July 18, 2005: "I would like this to end as quickly as possible so we know the facts, and if someone committed a crime, they will no longer work in my administration."

August 31, 2005: "I want to get to the bottom of this as much as y'all do, and I want the American people to know, if someone is convicted of a crime, they will no longer work in this administration."

September 15, 2005: "I just want all Americans to have my word on this, that if anyone is convicted of any crime except for outing a CIA agent under the Intelligence Identities Protection Act, they'll be fired. I mean the jaywalkers are out of here."

October 27, 2005: "America can be sure of one thing: if anyone leaked the name of a CIA agent, as long as her name doesn't begin with the letter 'V', that person will be taken care of."

November 17, 2005: "As the investigation winds down, I want the whole world to know that anyone who has to serve more than 15 years in a federal penitentiary will absolutely be fired."

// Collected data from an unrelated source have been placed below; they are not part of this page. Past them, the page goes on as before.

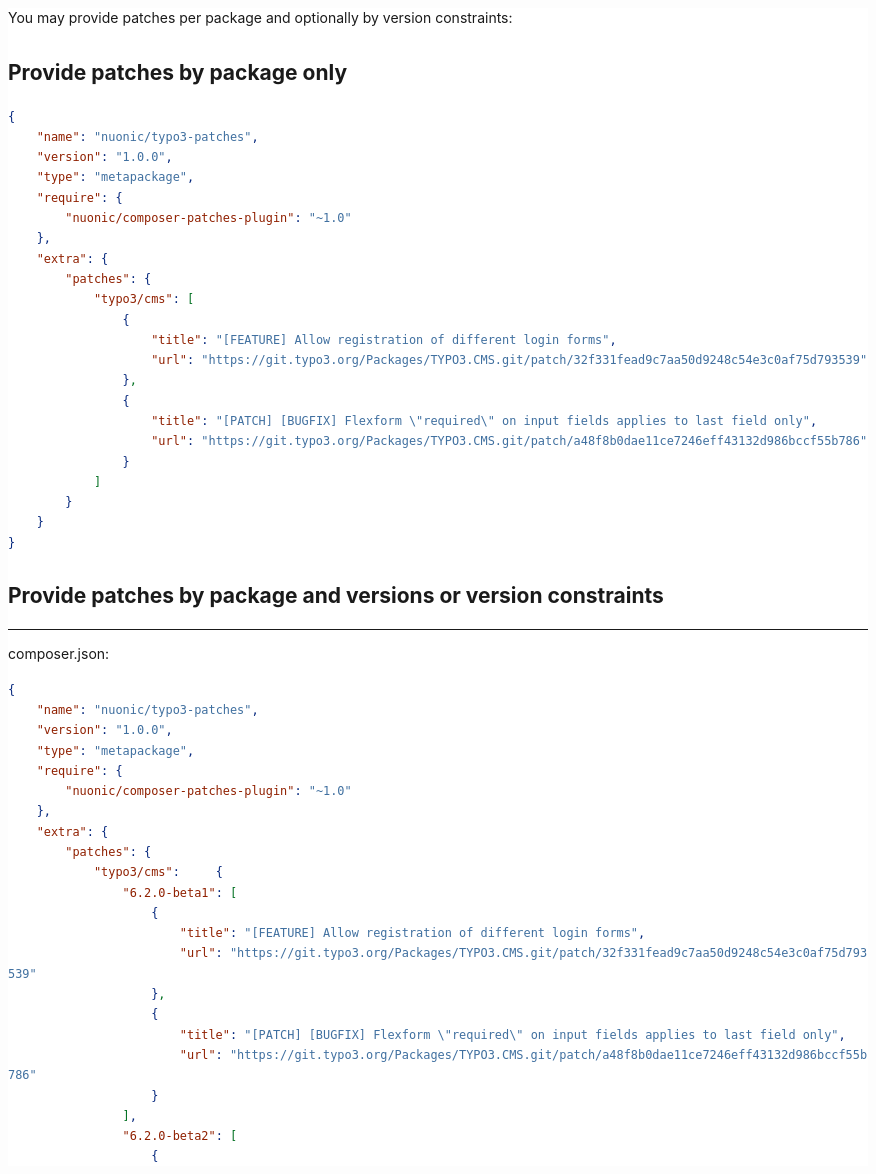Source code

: You may provide patches per package and optionally by version constraints:

## Provide patches by package only
```json
{
    "name": "nuonic/typo3-patches",
    "version": "1.0.0",
    "type": "metapackage",
    "require": {
        "nuonic/composer-patches-plugin": "~1.0"
    },
    "extra": {
        "patches": {
            "typo3/cms": [
                {
                    "title": "[FEATURE] Allow registration of different login forms",
                    "url": "https://git.typo3.org/Packages/TYPO3.CMS.git/patch/32f331fead9c7aa50d9248c54e3c0af75d793539"
                },
                {
                    "title": "[PATCH] [BUGFIX] Flexform \"required\" on input fields applies to last field only",
                    "url": "https://git.typo3.org/Packages/TYPO3.CMS.git/patch/a48f8b0dae11ce7246eff43132d986bccf55b786"
                }
            ]
        }
    }
}
```

## Provide patches by package and versions or version constraints

***
composer.json:
```json
{
    "name": "nuonic/typo3-patches",
    "version": "1.0.0",
    "type": "metapackage",
    "require": {
        "nuonic/composer-patches-plugin": "~1.0"
    },
    "extra": {
        "patches": {
            "typo3/cms":     {
                "6.2.0-beta1": [
                    {
                        "title": "[FEATURE] Allow registration of different login forms",
                        "url": "https://git.typo3.org/Packages/TYPO3.CMS.git/patch/32f331fead9c7aa50d9248c54e3c0af75d793539"
                    },
                    {
                        "title": "[PATCH] [BUGFIX] Flexform \"required\" on input fields applies to last field only",
                        "url": "https://git.typo3.org/Packages/TYPO3.CMS.git/patch/a48f8b0dae11ce7246eff43132d986bccf55b786"
                    }
                ],
                "6.2.0-beta2": [
                    {
```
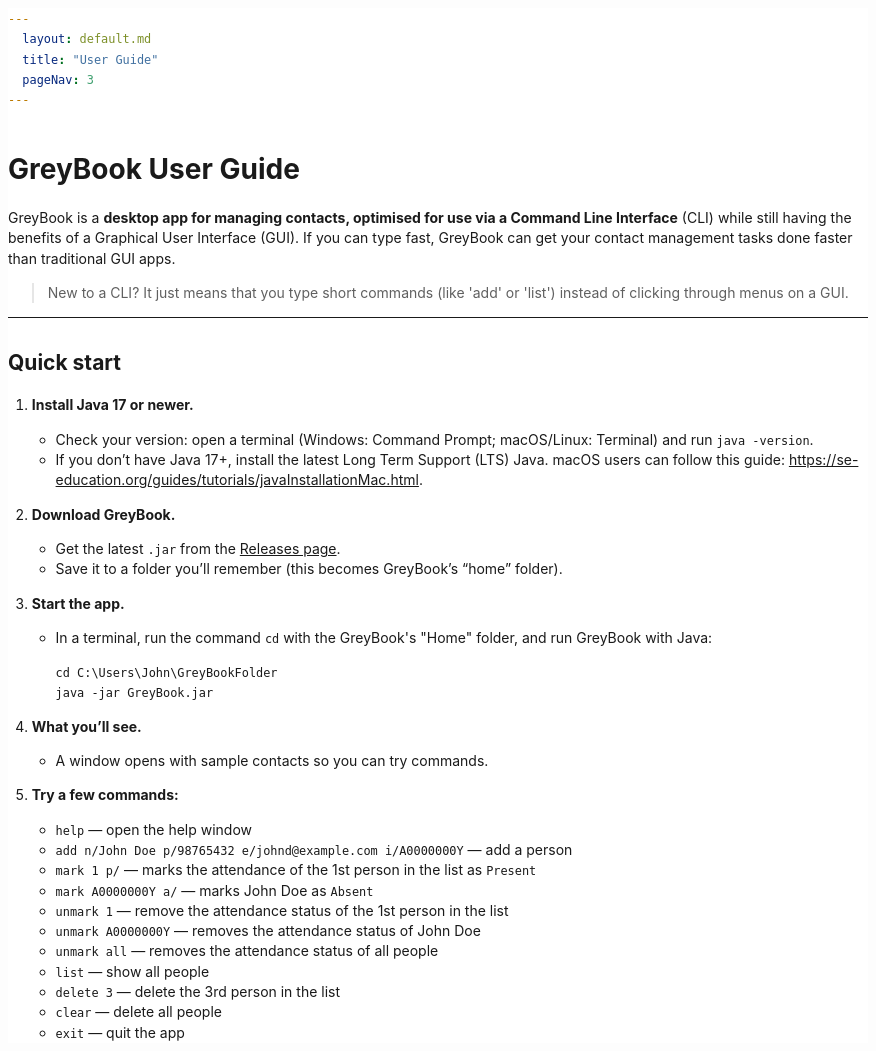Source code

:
 ```yaml
---
  layout: default.md
  title: "User Guide"
  pageNav: 3
---
```


# GreyBook User Guide

GreyBook is a **desktop app for managing contacts, optimised for use via a Command Line Interface** (CLI) while still having the benefits of a Graphical User Interface (GUI). If you can type fast, GreyBook can get your contact management tasks done faster than traditional GUI apps.

> New to a CLI? It just means that you type short commands (like 'add' or 'list') instead of clicking through menus on a GUI.


<page-nav-print />

---

## Quick start

1. **Install Java 17 or newer.**
   - Check your version: open a terminal (Windows: Command Prompt; macOS/Linux: Terminal) and run `java -version`.
   - If you don’t have Java 17+, install the latest Long Term Support (LTS) Java. macOS users can follow this guide: <https://se-education.org/guides/tutorials/javaInstallationMac.html>.

2. **Download GreyBook.**
   - Get the latest `.jar` from the [Releases page](https://github.com/AY2526S1-CS2103T-F13-4/tp/releases).
   - Save it to a folder you’ll remember (this becomes GreyBook’s “home” folder).

3. **Start the app.**
   - In a terminal, run the command `cd` with the GreyBook's "Home" folder, and run GreyBook with Java:
     ```
     cd C:\Users\John\GreyBookFolder
     java -jar GreyBook.jar
     ```

4. **What you’ll see.**
   - A window opens with sample contacts so you can try commands.

5. **Try a few commands:**
    - `help` — open the help window
    - `add n/John Doe p/98765432 e/johnd@example.com i/A0000000Y` — add a person
    - `mark 1 p/` — marks the attendance of the 1st person in the list as `Present`
    - `mark A0000000Y a/` — marks John Doe as `Absent`
    - `unmark 1` — remove the attendance status of the 1st person in the list
    - `unmark A0000000Y` — removes the attendance status of John Doe
    - `unmark all` — removes the attendance status of all people
    - `list` — show all people
    - `delete 3` — delete the 3rd person in the list
    - `clear` — delete all people
    - `exit` — quit the app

January 6, 2006: "Make that 20."

March 11, 2006: "I've made this very clear to the American people.  Anyone who commits more than one crime in my adminstration, they're right out the door.  See that door?  They';; be on the other side."

June 19, 2006: "I don't think I'm misleading the public.  I've said over and over again that anyone in this administration that is now living in a correctional facility, other than the Petersburg Federal Correctional Complex in Virginia, will be dealt with accordingly.  I don't want those kind of people in this administration."

August 8, 2006: "Anyone who killed a man won't work here anymore.  Period.  Got that?"

September 11, 2006: "How can you ask me that question.  You know what day it is?  It's September 11th!"

December 18, 2006: "This is the last time I'm going to answer this.  I understand the concern of the American people on this matter, and the general feeling of corruption in my Administration.  That's why, come January 2009, I will be firing my entire staff.  They're on 2 years' notice starting now.  Thank you."